Historique
À l’initiative de Caritas et d’un groupe de bénévoles de la région, Secours-Amitié Estrie, a été fondé le 22 octobre 1972. Le 18 décembre 1974, l’organisme était officiellement constitué en corporation sous l’autorité de la troisième partie de la loi des compagnies du Ministère des institutions financières du Québec.
L’implantation de Secours-Amitié Estrie origine d’une demande de la collectivité estrienne. En effet, divers intervenants de la région notaient, dans leurs activités, combien certaines détresses humaines ne trouvaient pas de lieu spécifique où s’exprimer avec franchise et discrétion. À l’urgence des hôpitaux, certaines personnes tentaient de camoufler, en accident, leur tentative de suicide ou celle de leurs proches. Les policiers, pour leur part, rapportaient de fréquents appels d’hommes ou de femmes dont le seul but était d’entrer en communication avec un autre être humain. Au salon funéraire, la véritable cause du décès des personnes suicidées était généralement maintenue dans le plus grand secret par la famille endeuillée.
Depuis déjà un certain temps, à travers le monde, des individus et des organismes avaient affronté les problèmes soulevés plus haut. Une des réponses expérimentées fut d’offrir un service d’aide psychologique par téléphone. C’est au Père Chad Varah que revient le mérite d’avoir offert, le premier, en Angleterre, un service d’écoute téléphonique. Avec un groupe de bénévoles, le Père Chad fonde, dès 1953, les Samaritans, un organisme qui se spécialisera dans l’écoute téléphonique de personnes en situation de détresse psychologique.
Actuellement, la plupart des grandes villes du monde se sont dotées d’un tel service.
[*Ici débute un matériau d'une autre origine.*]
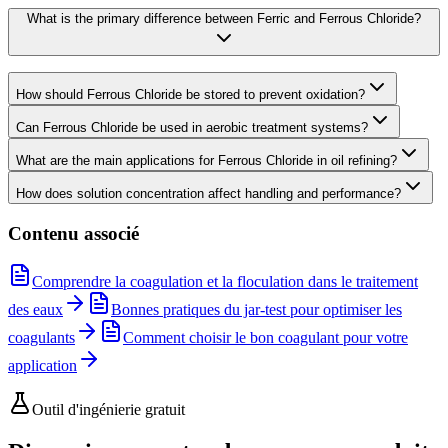
What is the primary difference between Ferric and Ferrous Chloride?
How should Ferrous Chloride be stored to prevent oxidation?
Can Ferrous Chloride be used in aerobic treatment systems?
What are the main applications for Ferrous Chloride in oil refining?
How does solution concentration affect handling and performance?
Contenu associé
Comprendre la coagulation et la floculation dans le traitement
des eaux
Bonnes pratiques du jar-test pour optimiser les
coagulants
Comment choisir le bon coagulant pour votre
application
Outil d'ingénierie gratuit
En France, par exemple, le réseau S.O.S. Amitié dessert la plupart des centres urbains. Au Canada, Sudbury a vu naître le premier centre d’écoute téléphonique pour personnes en difficulté. Par la suite au Québec, Montréal fut, en 1971, la première ville à offrir le service d’aide, suivie de près par Sherbrooke en 1972. Aujourd’hui, dix-sept agglomérations québécoises comptent un centre d’écoute au sein de leurs services communautaires. Ces centres convergent tous vers un même objectif: assurer, à leur population, un soutien psychologique facilement accessible, discret et permanent.